Member of the Kenyan Senate
- In office 28 March 2013 – 8 September 2022
- Succeeded by: William Kipkorir Cheptumo
- Constituency: Baringo County

Chairman of the Kenya African National Union (KANU)
- Incumbent
- Assumed office April 2012
- Preceded by: Uhuru Kenyatta

Member of the Kenyan Parliament
- In office 2003–2007
- Constituency: Baringo Central

Personal details
- Born: 22 October 1963 (age 62)
- Party: KANU
- Children: 3
- Parent(s): Daniel arap Moi (father) Lena Moi (mother)
- Alma mater: University of Salford (BA)

= Gideon Moi =

Kenyan politician

Gideon Kipsielei Towett Moi (born 22 October 1963) is a Kenyan politician and former senator of Baringo County, from 2013 to 2022. He was elected with a landslide win of over 80%, trouncing his opponent Jackson Kosgei. He is also the party leader of the Kenya African National Union (KANU), which for decades was the ruling party in Kenya. He is the youngest son of Kenya's second president, Daniel arap Moi, and Lena Moi. Daniel arap Moi's siblings include; Phillip Moi, Jonathan Moi, John Mark Moi, Raymond Moi (former MP for Rongai), Jennifer Jemutai Kositany, Doris Moi, June Moi.

==Early life==
He is the youngest son of Kenya's second president, Daniel arap Moi, and Lena Moi. Gideon Moi has seven siblings, namely: Doris Moi, Jennifer Jemutai Kositany, June Moi, Raymond Moi, Jonathan Toroitich, Philip Moi and John Mark Moi.

==Personal life==
===Family===
Moi is married to Zahra Moi, with whom he has three children: Kimoi, Kigen and Lulu.

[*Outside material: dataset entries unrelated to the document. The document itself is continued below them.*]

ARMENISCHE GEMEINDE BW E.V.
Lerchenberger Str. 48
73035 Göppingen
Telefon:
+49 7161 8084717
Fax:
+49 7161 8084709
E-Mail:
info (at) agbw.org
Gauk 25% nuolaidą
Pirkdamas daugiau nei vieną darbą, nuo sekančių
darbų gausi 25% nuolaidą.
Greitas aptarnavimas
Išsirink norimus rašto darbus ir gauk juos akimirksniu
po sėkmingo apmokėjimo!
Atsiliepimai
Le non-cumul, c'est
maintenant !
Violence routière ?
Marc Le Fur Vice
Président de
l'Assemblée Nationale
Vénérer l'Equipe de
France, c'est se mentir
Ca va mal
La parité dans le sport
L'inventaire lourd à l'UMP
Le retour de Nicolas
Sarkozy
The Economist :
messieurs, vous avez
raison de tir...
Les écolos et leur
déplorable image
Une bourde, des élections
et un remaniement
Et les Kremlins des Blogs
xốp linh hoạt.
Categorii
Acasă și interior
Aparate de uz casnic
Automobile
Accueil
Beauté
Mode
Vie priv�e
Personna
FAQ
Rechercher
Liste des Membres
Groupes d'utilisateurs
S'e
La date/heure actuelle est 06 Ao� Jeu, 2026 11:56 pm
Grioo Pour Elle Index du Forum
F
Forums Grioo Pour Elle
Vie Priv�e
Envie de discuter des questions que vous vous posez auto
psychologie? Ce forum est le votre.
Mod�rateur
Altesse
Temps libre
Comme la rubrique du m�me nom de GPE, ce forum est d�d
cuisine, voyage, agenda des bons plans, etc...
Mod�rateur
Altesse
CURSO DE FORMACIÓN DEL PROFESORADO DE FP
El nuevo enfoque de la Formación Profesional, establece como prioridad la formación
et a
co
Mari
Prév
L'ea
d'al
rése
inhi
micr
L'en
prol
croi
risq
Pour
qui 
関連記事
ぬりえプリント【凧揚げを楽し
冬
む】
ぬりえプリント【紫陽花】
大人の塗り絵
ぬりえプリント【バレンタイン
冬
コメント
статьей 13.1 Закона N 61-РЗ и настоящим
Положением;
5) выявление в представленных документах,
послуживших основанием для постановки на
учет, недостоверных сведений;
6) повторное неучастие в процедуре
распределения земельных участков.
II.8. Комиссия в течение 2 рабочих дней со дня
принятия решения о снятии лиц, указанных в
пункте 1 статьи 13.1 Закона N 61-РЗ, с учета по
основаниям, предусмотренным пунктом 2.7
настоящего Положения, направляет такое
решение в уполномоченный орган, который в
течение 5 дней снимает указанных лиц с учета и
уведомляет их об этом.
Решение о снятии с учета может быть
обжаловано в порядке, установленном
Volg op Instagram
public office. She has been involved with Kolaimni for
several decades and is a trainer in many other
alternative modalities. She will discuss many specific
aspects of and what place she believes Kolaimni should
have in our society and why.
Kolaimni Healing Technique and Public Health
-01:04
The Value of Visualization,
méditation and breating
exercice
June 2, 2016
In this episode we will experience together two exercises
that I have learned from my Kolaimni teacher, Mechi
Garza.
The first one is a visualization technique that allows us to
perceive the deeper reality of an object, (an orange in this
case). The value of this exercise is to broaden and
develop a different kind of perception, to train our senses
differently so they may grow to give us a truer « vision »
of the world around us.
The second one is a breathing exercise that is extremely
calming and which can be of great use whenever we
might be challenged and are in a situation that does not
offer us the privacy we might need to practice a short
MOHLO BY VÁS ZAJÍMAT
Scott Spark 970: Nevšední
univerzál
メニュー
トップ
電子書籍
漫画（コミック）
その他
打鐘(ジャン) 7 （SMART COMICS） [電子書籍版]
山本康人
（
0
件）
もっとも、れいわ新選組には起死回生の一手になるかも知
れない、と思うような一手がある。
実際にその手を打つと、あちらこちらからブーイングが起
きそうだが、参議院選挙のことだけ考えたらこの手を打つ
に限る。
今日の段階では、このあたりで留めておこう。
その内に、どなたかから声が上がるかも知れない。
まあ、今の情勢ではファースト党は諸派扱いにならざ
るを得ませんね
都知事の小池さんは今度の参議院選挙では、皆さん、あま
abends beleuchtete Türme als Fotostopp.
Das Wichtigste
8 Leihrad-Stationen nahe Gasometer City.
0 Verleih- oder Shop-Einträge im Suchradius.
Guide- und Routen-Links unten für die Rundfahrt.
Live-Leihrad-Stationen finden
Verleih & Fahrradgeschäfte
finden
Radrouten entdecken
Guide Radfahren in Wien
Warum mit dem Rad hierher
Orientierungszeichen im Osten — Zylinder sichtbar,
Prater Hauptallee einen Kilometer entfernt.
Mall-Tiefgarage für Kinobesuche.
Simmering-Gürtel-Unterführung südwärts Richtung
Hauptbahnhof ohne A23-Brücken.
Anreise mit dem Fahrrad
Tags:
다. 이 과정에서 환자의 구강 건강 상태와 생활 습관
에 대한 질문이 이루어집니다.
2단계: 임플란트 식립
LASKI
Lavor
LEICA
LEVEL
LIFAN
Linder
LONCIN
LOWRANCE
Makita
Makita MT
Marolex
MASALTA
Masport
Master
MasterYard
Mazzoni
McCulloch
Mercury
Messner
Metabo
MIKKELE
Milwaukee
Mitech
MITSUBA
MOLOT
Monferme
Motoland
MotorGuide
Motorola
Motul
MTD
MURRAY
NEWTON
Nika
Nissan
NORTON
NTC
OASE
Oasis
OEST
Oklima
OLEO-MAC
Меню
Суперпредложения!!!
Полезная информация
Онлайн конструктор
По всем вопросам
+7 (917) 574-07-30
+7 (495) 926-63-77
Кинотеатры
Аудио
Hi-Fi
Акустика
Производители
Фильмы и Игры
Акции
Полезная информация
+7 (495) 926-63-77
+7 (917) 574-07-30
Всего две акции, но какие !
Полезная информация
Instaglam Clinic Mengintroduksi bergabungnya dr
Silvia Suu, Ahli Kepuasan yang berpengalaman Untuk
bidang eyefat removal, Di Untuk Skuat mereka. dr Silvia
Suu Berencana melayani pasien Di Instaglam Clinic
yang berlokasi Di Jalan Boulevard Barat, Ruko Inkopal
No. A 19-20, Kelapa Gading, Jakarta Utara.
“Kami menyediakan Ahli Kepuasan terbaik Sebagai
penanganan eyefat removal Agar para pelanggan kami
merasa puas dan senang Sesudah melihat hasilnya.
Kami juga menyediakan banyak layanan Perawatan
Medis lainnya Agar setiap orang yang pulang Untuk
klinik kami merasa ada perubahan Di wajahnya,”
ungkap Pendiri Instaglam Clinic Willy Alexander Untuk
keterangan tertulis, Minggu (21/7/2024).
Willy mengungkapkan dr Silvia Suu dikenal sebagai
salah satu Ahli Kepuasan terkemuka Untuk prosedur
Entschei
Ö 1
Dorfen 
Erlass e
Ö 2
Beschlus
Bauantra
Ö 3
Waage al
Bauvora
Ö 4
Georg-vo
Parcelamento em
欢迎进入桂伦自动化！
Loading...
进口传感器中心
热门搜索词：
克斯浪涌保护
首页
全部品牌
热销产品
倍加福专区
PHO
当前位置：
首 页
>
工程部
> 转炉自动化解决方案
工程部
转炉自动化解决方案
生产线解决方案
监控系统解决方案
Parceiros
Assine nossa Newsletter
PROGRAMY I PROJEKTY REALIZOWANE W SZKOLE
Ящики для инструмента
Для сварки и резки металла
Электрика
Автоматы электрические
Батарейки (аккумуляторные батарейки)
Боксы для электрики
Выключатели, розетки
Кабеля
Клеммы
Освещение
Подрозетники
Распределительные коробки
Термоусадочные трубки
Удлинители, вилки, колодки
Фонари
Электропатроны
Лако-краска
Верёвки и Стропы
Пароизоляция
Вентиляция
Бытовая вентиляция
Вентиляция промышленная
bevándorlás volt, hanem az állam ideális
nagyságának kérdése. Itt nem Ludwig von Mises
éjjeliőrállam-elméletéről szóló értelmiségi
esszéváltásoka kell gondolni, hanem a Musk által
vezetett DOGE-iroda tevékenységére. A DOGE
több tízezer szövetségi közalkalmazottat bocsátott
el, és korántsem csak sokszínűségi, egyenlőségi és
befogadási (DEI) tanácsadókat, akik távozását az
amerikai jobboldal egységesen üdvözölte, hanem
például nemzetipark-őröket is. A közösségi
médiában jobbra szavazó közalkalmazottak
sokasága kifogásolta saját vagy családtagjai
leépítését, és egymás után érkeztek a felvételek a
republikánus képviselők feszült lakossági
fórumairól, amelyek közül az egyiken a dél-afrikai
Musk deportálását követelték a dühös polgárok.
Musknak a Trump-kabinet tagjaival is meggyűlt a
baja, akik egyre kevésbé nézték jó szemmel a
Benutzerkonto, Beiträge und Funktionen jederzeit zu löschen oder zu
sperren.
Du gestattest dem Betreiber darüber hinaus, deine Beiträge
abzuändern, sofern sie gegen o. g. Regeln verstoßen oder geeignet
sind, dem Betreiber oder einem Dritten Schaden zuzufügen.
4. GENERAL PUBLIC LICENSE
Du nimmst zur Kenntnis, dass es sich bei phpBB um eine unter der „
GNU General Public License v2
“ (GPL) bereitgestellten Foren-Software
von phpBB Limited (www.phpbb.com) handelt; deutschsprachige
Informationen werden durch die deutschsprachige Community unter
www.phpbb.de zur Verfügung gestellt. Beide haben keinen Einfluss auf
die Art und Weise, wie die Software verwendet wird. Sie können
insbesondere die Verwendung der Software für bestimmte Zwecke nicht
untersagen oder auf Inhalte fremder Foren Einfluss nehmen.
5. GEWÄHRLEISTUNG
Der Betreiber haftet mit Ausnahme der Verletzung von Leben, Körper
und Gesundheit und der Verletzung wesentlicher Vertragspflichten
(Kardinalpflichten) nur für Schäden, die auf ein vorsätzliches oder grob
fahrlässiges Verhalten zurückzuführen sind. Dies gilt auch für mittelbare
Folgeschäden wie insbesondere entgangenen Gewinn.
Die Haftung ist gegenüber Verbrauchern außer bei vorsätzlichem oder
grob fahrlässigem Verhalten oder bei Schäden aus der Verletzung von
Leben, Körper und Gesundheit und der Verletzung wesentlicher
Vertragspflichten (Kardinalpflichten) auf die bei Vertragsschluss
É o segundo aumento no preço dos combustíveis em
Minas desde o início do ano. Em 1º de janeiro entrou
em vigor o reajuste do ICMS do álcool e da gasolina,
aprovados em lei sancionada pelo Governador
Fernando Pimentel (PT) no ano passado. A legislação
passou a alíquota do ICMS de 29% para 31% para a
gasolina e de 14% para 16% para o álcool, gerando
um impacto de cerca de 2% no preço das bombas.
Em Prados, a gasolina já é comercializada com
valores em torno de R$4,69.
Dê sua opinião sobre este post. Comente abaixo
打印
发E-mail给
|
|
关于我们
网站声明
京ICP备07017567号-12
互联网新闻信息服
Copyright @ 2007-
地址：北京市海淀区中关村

Moi has played polo for the Gilgil-based Manyatta club.

Uniquely for Kenyan politicians, Moi has managed to keep his personal life private.

In February 2020, Gideon Moi lost his father, the former President of Kenya, Daniel Arap Moi. In July 2004 he lost his mother, Lena Moi.

In July 2025 the media reported a land dispute between Gideon Moi and 56 members of his own clan over a 40-acre parcel in Kabarak that was allegedly gifted by his late father, former President Daniel arap Moi. The clan members claim he attempted to evict them and transfer the land to himself, raising questions about intra-family governance and clan land practices.

==Presidential ambitions==

Moi is the leader of KANU political party in Kenya. A favoured son of Kenya's former president, he had been groomed as a presidential candidate by his father. In 2017 general elections, he rallied KANU to support Uhuru Kenyatta for a second term, despite Moi's unease for the candidature which also included his political nemesis, William Samoei Arap Ruto.

Moi had announced his intentions to run in the 2022 Kenyan presidential elections but shelved his ambitions after joining the Azimio One Kenya Alliance led by presidential candidate Raila Odinga and its chairman former president Uhuru Kenyatta. He continued to serve as a senator and Chairman of the Senate ICT Committee in the Senate until 2022. He defended his seat in the 2022 elections but lost to William Cheptumo of UDA.

In October 2024, Moi was appointed as Chairperson of the Commonwealth Secretariat Expert Team to observe the general election in Botswana. The mission’s mandate included examining pre‐election preparations, ballot casting, counting and tabulation, and publishing a final report on the conduct of the polls.

In October 2025, Gideon Moi was nominated by Kenya African National Union (KANU) as the party’s candidate for the forthcoming Baringo County senatorial by-election. The announcement followed “extensive consultations, deliberations and consensus within the party and with the people of Baringo.”